Take a look at most of the reports you find out there in the media. Go ahead, type ‘drug festivals’ into Google News, but try an experiment. Instead of simply reading the headline and writing off the Australian festival space as a illegal substance-ridden drug hive, do the math and compare how many people get caught with drugs at an event with how many people attended overall.

Sure, not everyone who takes drugs into a festival gets caught, but is 20 punters getting caught at a festival with an attendance of thousands really that much of a story? And if it is, why don’t we see reports about drug arrests and people being taken into custody for intoxication at other events? There’s so much cocaine at the Melbourne Cup, Vice were able to run a feature about it.

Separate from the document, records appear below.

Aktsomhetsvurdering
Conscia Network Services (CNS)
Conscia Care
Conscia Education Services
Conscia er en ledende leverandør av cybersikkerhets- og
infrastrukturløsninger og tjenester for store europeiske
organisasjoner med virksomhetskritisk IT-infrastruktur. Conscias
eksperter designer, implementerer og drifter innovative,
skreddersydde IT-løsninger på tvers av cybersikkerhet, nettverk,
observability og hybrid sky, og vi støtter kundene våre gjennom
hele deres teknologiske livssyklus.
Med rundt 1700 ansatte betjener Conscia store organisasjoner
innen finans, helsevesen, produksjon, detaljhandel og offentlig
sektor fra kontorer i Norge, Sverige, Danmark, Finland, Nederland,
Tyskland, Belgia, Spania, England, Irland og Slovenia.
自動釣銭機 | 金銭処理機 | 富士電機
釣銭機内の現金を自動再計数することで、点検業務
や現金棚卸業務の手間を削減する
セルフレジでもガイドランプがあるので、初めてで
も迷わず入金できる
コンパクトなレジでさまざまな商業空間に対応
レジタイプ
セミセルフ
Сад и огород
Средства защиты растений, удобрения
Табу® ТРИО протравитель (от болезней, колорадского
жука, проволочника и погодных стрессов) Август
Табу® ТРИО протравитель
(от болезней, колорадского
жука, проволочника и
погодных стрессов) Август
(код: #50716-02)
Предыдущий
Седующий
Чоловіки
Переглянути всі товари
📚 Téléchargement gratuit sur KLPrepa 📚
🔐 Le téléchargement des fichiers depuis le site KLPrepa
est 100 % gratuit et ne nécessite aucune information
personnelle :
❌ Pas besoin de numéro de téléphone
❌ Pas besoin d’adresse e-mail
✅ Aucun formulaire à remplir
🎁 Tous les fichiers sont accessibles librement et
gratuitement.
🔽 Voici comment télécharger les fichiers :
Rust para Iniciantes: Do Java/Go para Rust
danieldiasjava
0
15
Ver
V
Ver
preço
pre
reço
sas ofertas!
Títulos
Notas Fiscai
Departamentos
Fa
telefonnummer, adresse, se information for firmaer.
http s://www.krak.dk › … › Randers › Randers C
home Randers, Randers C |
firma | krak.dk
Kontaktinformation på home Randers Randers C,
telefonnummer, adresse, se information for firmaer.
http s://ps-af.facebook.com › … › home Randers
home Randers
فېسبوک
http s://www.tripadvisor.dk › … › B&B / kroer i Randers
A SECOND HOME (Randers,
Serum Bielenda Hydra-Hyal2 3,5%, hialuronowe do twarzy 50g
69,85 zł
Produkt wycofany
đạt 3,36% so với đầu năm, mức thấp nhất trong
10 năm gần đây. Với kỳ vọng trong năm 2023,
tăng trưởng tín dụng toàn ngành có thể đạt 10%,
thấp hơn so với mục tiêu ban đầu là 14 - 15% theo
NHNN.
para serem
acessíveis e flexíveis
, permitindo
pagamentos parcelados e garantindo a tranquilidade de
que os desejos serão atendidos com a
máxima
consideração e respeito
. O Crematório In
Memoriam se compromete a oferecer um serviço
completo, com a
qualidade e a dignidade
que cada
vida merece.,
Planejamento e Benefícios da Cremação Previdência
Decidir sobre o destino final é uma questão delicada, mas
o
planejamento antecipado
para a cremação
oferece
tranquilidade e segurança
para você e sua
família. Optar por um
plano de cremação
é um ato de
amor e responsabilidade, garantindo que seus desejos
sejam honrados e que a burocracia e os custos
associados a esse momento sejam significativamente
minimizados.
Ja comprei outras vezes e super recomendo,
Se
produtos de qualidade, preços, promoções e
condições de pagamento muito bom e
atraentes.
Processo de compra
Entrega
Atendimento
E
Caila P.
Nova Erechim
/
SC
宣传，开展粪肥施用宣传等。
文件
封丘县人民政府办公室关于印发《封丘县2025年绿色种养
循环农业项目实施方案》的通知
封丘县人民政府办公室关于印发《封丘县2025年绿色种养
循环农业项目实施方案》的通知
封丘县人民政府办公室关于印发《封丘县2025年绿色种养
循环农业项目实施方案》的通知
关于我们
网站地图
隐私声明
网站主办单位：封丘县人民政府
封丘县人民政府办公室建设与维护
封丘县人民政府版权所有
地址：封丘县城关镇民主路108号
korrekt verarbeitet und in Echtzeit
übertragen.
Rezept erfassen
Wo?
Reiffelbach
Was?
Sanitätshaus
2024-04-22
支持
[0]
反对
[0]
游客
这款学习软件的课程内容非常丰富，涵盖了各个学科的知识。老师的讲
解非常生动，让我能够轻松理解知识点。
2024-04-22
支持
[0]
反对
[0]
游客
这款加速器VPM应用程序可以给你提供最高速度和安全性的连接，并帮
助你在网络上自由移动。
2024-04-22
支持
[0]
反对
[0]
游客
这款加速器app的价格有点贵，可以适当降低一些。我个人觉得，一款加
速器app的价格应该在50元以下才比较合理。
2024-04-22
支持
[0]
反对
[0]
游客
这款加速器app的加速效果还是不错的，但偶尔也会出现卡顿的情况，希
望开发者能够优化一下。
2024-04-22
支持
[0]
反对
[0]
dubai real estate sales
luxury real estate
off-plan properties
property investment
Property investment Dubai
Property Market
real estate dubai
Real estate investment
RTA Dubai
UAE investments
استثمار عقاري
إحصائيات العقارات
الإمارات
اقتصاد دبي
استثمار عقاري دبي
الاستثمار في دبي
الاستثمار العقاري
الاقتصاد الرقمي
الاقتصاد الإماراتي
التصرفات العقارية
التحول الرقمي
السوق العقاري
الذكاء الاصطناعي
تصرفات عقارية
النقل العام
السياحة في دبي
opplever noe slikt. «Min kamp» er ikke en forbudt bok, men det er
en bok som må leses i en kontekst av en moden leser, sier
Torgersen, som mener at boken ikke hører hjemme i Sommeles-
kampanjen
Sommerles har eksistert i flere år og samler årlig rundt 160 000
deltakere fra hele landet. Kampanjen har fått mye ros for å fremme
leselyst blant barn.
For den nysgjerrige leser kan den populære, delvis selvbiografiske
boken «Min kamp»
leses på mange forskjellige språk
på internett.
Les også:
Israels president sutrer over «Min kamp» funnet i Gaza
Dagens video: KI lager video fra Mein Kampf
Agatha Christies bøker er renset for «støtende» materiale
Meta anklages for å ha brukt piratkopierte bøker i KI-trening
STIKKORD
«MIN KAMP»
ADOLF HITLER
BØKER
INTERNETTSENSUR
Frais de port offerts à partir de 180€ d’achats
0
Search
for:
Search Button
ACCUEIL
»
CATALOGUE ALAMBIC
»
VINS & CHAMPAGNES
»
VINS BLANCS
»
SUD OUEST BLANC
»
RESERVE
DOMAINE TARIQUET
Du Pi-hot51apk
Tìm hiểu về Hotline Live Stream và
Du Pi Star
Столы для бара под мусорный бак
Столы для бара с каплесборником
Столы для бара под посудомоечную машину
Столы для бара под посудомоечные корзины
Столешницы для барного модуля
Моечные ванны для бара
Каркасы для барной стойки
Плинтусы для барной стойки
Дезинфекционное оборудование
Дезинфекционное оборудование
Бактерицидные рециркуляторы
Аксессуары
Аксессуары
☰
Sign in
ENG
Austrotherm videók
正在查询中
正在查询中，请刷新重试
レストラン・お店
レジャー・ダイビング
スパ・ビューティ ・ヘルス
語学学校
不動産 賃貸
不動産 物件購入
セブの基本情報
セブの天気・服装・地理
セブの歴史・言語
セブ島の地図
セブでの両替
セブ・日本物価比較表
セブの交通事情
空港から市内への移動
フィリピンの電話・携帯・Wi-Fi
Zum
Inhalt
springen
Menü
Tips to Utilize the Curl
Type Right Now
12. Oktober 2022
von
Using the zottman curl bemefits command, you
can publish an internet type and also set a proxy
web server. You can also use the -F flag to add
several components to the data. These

Take a look at the media release page for any police force in the country, be it Victoria, the ACT, or NSW, and you will find dozens of reports about drugs busts, arrests for possession, and various other incidents related to drugs which did not happen to take place at a music festival. But hey, why would you report on a bunch of kids receiving cannabis cautions at a train station?

The only difference between this example and the Subsonic or Spilt Milk stories are that drug arrests at music festivals make for sexy story fodder. But whilst the media outlets enjoy the clicks, these non-stories paint a biased and inaccurate profile of Australia’s festival scene and undermine the efforts of organisers and industry members to police their events and protect their punters.